So Hot rn

 
Adam may look super chill about the overwhelming heat here, but one of us got heat stroke and it wasn't me. 

Adam may look super chill about the overwhelming heat here, but one of us got heat stroke and it wasn't me. 

It was 110 degrees Fahrenheit at 6pm in Death Valley on July 5th. 

I know this, because we were there. I also now know that being in 110 degrees feels basically the same as having someone point a person-sized hair dryer at you. 

Death Valley is beautiful the way bones bleached white are beautiful. It's beautiful for its starkness, and for what little life it's able to support. Flakes of pyrite gather and glitter in the sand dunes. 

True to our compromise, we stayed in a hotel with air conditioning, and mostly explored by car, meaning we didn't actually spend a ton of time in the direct heat. But even five minutes at a time we did spend, mostly just taking pictures, was pretty rough. 
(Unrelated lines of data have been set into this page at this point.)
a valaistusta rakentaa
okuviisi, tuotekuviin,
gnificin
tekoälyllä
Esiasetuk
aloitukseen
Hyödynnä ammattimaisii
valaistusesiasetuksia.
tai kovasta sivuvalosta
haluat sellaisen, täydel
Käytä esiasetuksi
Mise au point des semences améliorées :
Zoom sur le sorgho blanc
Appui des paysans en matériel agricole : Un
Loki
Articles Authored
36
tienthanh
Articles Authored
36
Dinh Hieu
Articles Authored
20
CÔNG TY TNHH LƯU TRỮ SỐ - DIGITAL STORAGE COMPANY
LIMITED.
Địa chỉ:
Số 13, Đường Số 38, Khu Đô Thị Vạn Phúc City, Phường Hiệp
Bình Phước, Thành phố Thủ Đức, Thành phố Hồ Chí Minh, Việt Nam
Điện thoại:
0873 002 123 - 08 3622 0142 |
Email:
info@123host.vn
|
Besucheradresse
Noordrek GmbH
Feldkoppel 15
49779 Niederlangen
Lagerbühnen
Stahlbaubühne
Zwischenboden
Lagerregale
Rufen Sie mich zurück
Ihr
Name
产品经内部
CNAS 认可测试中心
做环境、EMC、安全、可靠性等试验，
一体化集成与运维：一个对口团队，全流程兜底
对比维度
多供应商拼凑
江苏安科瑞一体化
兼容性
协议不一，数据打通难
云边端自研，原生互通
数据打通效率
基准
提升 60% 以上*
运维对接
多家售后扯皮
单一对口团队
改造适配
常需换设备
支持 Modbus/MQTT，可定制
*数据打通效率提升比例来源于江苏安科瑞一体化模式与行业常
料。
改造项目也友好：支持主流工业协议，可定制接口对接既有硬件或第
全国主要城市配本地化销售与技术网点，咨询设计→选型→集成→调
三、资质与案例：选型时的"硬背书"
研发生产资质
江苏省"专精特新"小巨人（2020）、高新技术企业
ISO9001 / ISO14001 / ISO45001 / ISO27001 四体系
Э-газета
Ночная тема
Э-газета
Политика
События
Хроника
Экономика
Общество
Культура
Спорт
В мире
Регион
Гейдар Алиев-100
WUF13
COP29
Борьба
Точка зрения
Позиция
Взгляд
Scotty's Castle was closed, so we visited the Artist's Drive, Artist's Palette and Dante's Overlook, all of which were absolutely worth visiting. Artist's Drive is an easy one, through narrow passes between rocky crags, that lead you past Artist's Palette, a group of rocks named for the blue, purple and green rocks created by minerals, which look like splashes of paint. Dante's Overlook gives you a vista (with a pleasant ten-twenty degree drop in temperature) of Badwater Basin, the lowest point in the United States. 

This is taken from Dante's Overlook, and below, the salt flat of Badwater Basin. This was probably the most aggressively visited spot we stopped at, with six or seven other groups there taking photos. 

This is taken from Dante's Overlook, and below, the salt flat of Badwater Basin. This was probably the most aggressively visited spot we stopped at, with six or seven other groups there taking photos.